- Instructions for the task -
Copy each line of the data below in which the word "higher" can be found.

- Source texts of formatted documents -
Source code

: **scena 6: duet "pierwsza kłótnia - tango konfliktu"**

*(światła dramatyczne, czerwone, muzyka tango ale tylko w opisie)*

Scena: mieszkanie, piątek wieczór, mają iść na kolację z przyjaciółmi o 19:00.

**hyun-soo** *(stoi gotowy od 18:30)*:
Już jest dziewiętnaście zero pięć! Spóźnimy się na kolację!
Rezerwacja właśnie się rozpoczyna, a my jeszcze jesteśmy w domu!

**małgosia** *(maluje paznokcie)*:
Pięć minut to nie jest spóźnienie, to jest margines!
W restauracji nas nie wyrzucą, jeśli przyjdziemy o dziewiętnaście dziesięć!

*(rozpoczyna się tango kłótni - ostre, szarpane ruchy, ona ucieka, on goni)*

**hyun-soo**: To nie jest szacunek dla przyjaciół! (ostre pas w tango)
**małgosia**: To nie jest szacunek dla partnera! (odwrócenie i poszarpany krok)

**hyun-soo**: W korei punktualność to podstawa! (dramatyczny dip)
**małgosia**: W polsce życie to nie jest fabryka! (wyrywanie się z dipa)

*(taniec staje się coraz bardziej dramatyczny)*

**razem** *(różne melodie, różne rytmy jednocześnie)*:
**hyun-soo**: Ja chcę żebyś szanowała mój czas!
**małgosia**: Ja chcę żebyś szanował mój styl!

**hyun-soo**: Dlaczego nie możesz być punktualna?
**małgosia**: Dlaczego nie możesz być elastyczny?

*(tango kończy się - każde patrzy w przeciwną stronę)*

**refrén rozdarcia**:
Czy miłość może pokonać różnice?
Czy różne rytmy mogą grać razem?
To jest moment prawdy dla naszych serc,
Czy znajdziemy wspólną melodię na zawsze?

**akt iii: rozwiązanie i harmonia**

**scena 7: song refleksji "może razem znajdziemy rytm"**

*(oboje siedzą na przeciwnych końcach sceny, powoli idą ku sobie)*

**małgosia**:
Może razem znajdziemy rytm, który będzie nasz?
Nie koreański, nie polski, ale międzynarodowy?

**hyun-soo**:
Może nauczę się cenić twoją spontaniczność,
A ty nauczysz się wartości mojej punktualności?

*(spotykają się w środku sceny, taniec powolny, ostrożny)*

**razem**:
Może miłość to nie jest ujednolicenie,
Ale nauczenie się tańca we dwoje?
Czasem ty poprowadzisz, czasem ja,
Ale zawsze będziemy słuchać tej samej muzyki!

---

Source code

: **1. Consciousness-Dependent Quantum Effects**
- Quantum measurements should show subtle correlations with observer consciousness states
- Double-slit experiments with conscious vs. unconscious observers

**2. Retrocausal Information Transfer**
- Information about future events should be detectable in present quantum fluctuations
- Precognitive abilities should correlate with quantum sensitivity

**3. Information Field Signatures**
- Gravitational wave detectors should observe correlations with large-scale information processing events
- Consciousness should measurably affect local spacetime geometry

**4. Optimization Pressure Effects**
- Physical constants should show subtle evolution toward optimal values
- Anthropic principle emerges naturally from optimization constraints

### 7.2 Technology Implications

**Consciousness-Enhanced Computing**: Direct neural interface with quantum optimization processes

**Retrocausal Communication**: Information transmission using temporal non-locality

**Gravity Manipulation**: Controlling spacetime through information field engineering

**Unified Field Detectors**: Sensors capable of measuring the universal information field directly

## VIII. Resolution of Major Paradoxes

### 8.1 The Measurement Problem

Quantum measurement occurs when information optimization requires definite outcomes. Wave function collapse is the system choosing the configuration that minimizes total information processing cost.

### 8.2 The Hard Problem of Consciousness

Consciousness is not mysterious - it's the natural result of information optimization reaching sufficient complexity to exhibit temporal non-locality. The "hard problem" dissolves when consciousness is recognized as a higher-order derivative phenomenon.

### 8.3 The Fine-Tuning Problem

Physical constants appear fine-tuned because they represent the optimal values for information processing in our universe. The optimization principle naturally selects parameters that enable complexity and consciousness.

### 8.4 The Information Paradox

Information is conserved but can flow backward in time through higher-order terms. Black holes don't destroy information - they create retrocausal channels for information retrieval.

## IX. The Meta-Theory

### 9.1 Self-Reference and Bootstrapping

- Written response -
Consciousness is not mysterious - it's the natural result of information optimization reaching sufficient complexity to exhibit temporal non-locality. The "hard problem" dissolves when consciousness is recognized as a higher-order derivative phenomenon.
Information is conserved but can flow backward in time through higher-order terms. Black holes don't destroy information - they create retrocausal channels for information retrieval.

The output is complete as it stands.